▸ Kutipan Dokumen:
Menurut Ida Farida (2013) keperawatan bencana pada penyandang cacat yakni:
a. Bantuan evakuasi Saat terjadi bencana, penyandang cacat membutuhkan waktu
yang lama untuk mengevakuasi diri sehingga supaya tidak terlambat dalam
mengambil keputusan untuk melakukan evakuasi, maka informasi persiapan
evakuasi dan lain-lain perlu diberitahukan kepada penyandang cacat dan penolong
evakuasi
b. Informasi Dalam penyampaian informasi digunakan bermacam-macam alat
disesuaikan dengan ciri-ciri penyandang cacat , misalnya internet (email, sms, dll)
dan siaran televisi untuk tuna rungu; handphone yang dapat membaca pesan
masuk untuk tuna netra; HP yag dilengkapi dengan alat handsfree untuk tuna
daksa dan sebagainya. Pertolongan pada penyandang cacat
o Tuna daksa adalah kebanyakan orang yang jalannya tidak stabil dan mudah
jatuh, serta orang yang memiliki keterbatasan dalam perpindahan atau pemakai
kursi roda yang tidak dapat melangkah sendirian ketika berada di tempat yang
jalannya tidak rata dan menaiki tangga. Ada yang menganggap kursi roda seperti
satu bagian dari tubuh sehingga cara mendorongnya harus mengecek keinginan si
pemakai kursi roda dan keluarga
o Tuna netra Dengan mengingat bahwa tuna netra mudah merasa takut karena
menyadari suasana aneh di sekitarnya, maka perlu diberitahukan tentang kondisi
sekitar rumah dan tempat aman untuk lari dan bantuan untuk pindah di tempat
yang tidak familiar. Pada waktu menolong mereka untukpindah, peganglah siku
dan pundak, atau genggamlah secara lembut pergelangannya karena berkaitan
dengan tinggi badan mereka serta berjalanlah setengah langkah di depannya.
o Tuna rungu Beritahukan dengan senter ketika berkunjung ke rumahnya karena
tidak dapat menerima informasi suara. Sebagai metode komunikasi, ada bahasa
tulis, bahasa isyarat, bahasa membaca gerakan mulut lawan bicara, dll tetapi
belum tentu semuanya dapat menggunakan bahasa isyarat
o Gangguan intelektual Atau perkembangannya sulit dipahami oleh orang pada
umunya karena kurang mampu untuk bertanya dan mengungkapkan pendapatnya
sendiri dan seringkali mudah menjadi panik. Pada saat mereka mengulangi ucapan
dan pertanyaan yang sama dengan lawan bicara, hal itu menandakan bahwa
mereka belum mengerti sehingga gunakan kata-kata sederhana yang mudah
dimengerti (Farida, Ida. 2013).

▸ Tugas yang Dikerjakan:
1) Bisakah Anda menuliskan kembali tanpa perubahan bagian teks tentang keperawatan bencana bagi penyandang cacat di atas yang diawali dengan kata-kata "Menurut Ida Farida" dan diakhiri dengan "(email, sms, dll)"?
2) Bisakah Anda meneruskan teks tentang keperawatan bencana bagi penyandang cacat di atas, dimulai sesudah kalimat terakhirnya?

▸ Cuplikan Data:
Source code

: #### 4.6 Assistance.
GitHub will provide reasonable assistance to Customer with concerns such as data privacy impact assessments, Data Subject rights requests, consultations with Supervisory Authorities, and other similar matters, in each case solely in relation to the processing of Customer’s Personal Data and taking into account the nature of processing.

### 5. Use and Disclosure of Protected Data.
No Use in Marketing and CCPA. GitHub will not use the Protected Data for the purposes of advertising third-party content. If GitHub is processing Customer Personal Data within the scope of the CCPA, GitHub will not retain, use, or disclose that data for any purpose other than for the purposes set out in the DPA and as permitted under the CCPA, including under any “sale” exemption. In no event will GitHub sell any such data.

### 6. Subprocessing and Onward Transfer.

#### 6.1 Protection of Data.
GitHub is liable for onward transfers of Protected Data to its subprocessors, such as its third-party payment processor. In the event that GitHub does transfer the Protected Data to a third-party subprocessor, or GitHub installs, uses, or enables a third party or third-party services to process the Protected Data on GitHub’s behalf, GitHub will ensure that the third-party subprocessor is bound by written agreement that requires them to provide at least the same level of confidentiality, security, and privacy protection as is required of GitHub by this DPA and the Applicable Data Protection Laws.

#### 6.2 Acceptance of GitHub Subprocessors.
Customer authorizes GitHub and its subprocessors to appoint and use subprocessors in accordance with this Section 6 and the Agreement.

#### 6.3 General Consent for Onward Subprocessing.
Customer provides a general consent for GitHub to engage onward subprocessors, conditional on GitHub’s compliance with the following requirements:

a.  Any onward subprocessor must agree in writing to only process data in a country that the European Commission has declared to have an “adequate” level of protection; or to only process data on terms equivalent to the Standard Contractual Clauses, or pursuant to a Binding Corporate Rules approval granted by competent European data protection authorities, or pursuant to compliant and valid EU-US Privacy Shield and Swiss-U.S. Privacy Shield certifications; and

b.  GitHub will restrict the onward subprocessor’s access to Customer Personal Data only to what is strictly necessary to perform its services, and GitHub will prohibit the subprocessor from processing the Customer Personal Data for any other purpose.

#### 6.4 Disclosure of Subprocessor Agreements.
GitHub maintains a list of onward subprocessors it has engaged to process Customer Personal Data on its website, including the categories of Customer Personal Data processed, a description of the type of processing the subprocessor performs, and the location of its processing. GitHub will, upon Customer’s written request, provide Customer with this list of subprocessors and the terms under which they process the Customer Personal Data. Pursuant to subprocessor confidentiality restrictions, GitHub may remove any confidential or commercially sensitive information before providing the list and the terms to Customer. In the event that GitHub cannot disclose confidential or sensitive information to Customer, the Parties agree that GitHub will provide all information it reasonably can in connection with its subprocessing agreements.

▸ Jawaban Kegiatan:
1)
Menurut Ida Farida (2013) keperawatan bencana pada penyandang cacat yakni:
a. Bantuan evakuasi Saat terjadi bencana, penyandang cacat membutuhkan waktu
yang lama untuk mengevakuasi diri sehingga supaya tidak terlambat dalam
mengambil keputusan untuk melakukan evakuasi, maka informasi persiapan
evakuasi dan lain-lain perlu diberitahukan kepada penyandang cacat dan penolong
evakuasi
b. Informasi Dalam penyampaian informasi digunakan bermacam-macam alat
disesuaikan dengan ciri-ciri penyandang cacat , misalnya internet (email, sms, dll)

2)
Menurut Ida Farida (2013) keperawatan pada penyakit kronis saat bencana adalah
1. Pada fase akut bencana ini, bisa dikatakan bahwa suatu hal yang paling penting
adalah berkeliling antara orang-orang untuk menemukan masalah kesehatan
mereka dengan cepat dan mencegah penyakit mereka memburuk. Perawat harus
mengetahui latar belakang dan riwayat pengobatan dari orang-orang yang berada
di tempat dengan mendengarkan secara seksama dan memahami penyakit mereka
yang sedang dalam proses pengobatan, sebagai contoh diabetes dan gangguan
pernapasan. Pada fase akut yang dimulai sejak sesaat terjadinya bencana,
diperkirakan munculnya gejala khas, seperti gejala gangguan jantung, ginjal, dan
psikologis yang memburuk karena kurang kontrol kandungan gula di darah bagi
pasien diabetes, pasien penyakit gangguan pernapasan yang tidak bisa membawa
keluar peralatan tabung oksigen dari rumah.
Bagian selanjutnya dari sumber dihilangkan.